The official made this comment during his company’s 2019 fourth-quarter earnings call.

During the call, he reminded investors that first oil was achieved ahead of schedule which is actually five years faster than the average timeline for the industry and at an industry-leading development cost.

With reference to Liza Phase One, he said that it will continue to ramp up production to 120,000 barrels a day over the next couple of months, while Liza Phase Two is progressing well with the startup in early 2022 still on track.

Woods also reminded that ExxonMobil has increased the estimated recoverable resource from the Stabroek Block to more than 8 billion barrels, an increase of 2 billion oil-equivalent barrels.

The CEO said, “We’ve now had 16 successful wells out of 18 drilled including our recently announced discoveries at Mako and Uaru.
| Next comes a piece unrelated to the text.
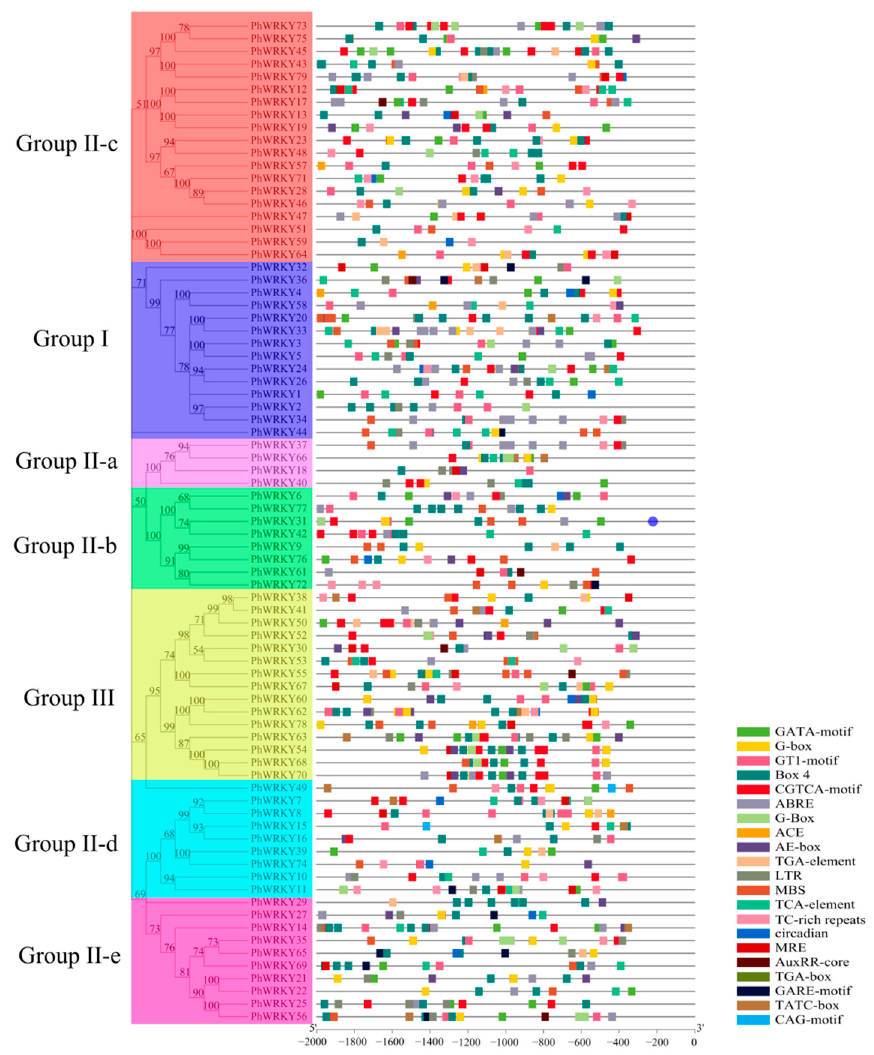
Figure 3. Types of cis-acting elements in promoter regions of PhWRKY genes.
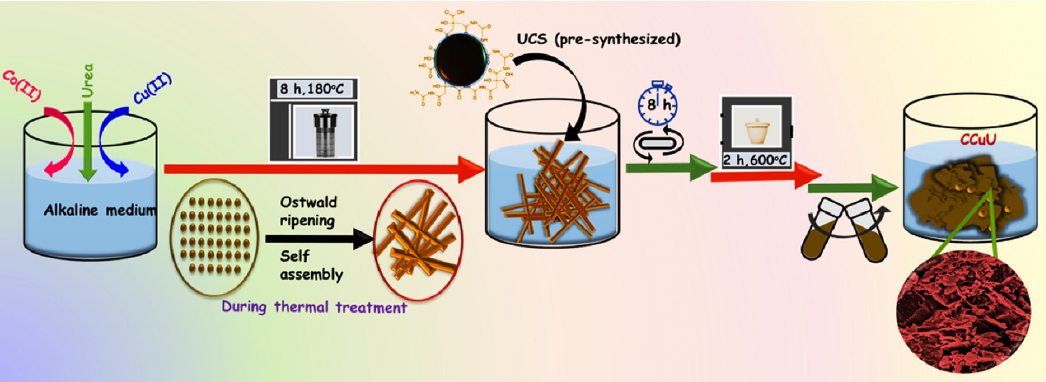
Figure 1. Schematic diagram of the synthesis of the CCuU composite. Other composites were synthesized through similar experimental process except the condition of precursor concentrations. The synthetic procedure has been provided in the supporting information.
Resource size across these 16 successful wells equates to an average of more than 500 million barrels per discovery or the equivalent of a giant for each discovery.”

He further noted that Exxon recently brought in a fourth drillship to the basin and is making plans for a fifth. Woods said, too, that significant potential remains beyond the first few phases as it moves to test the Kaieteur and Canje Blocks to the north and east of Stabroek.